The novel follows Mrs. Hawkins' work at two very different publishing firms. She loses her job at both due to her hate for a man whom she calls pisseur de copie--one who urinates prose--who is, unfortunately, well connected. She denounces him repeatedly. In fact, the book itself is Mrs. Hawkins' denunciation of him.

The pisseur de copie is into radionics. I looked it up on Wikipedia and it seems that that was really a thing--it's a pseudo-science that purports to heal people based on samples of a person's hair and a strange box. Throughout the novel, we see Sparks treating characters who are obsessive and mentally unstable; using radionics is part of this. Something that I love about Spark is her comments about religion. She's Catholic, but she's also sarcastic about it. And profound at the same time, I think. She writes:

"That it is a totally irrational method of healing is not to discount it and certainly the claims of 'radionics' (the word is not in the dictionary) are no more a subject for mockery than the claims of all our religions. ... And I daresay from the point of view of a visitor from outer space the Box is no more ridiculous than a Catholic catechism or the Mass."

She just sprinkles a little bit of religion into the novel. And doesn't take herself too seriously. But while Mrs. Hawkins does not espouse radionics herself, she takes seriously, by the end, its affect on the novel's other characters.

Sparks' writing/Hawkins' narration is very frank. It is sympathetic, because she's a sympathetic character, but she's also a little dry, a little reticent with personal information (even when she gives personal information to us, it's very unemotionally told), a little even and plodding.
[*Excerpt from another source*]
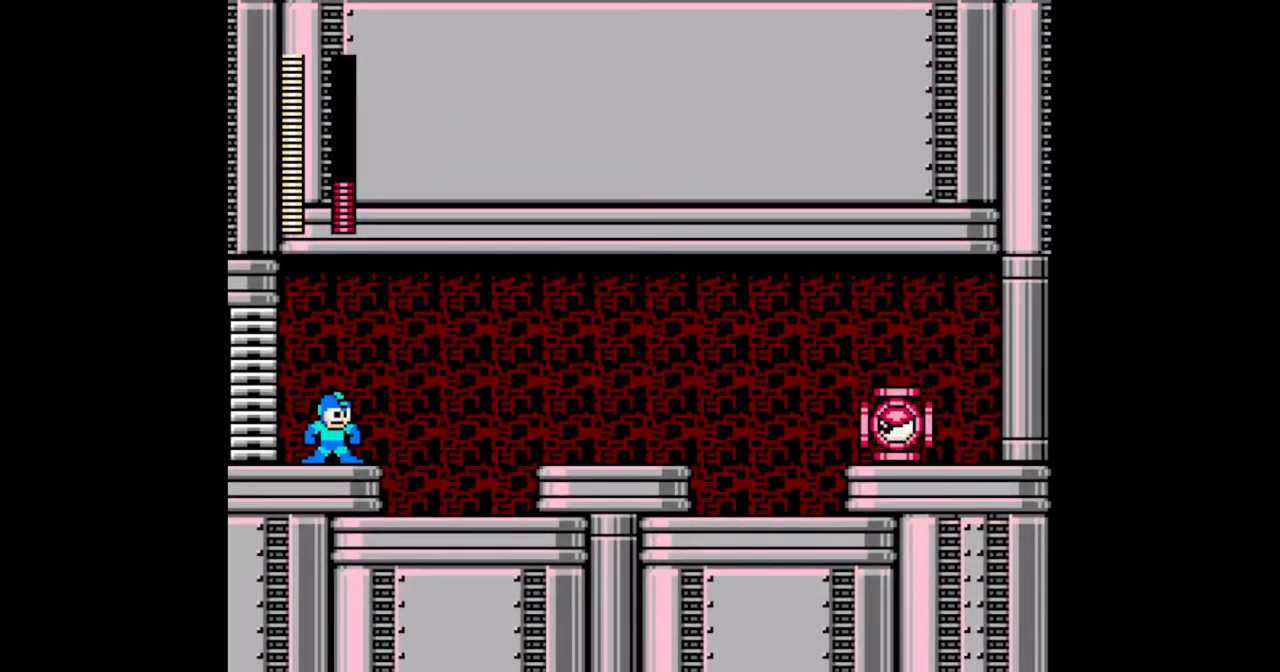
{"dt_ms": 500, "buttons": [], "events": [[133, "DPAD_LEFT", "down"], [200, "DPAD_LEFT", "up"]]}
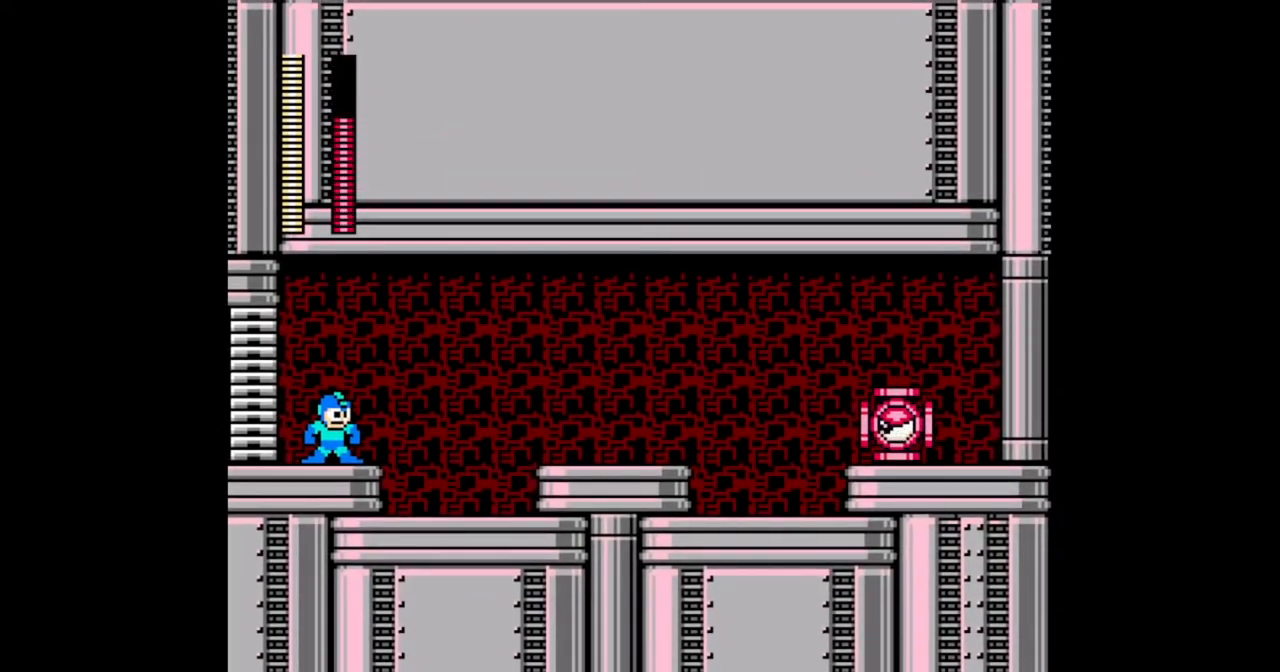
{"dt_ms": 500, "buttons": [], "events": []}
For instance, Sparks writes:

"'Hate can turn to love,' [Emma] said.
I gave this a moment's thought. 'Maybe on the Continent,' I said, 'Or in Latin America. But you know very well, Miss Loy, that here in England love and hate are two entirely different things. They are not even opposites. According to my outlook, love comes in the first place from the heart and hate arises basically from principle.'
'You're being very insular,' she said. ... no doubt I was insular, not surprising since I had been born and brought up on an island."

It is the plot that Sparks does really well here--all the pieces tying together with a great, unexpected turn at the end. The narrator has lots of information that she lets out in spurts throughout the novel, like all of her novels that I've ever read. I think that this is the most unique characteristic of Sparks' writing--her narrators talk from the future and from the past; time is very fluid. Regardless of all of the future sneaking into the present, however, Sparks manages in this book to surprise you with what happens.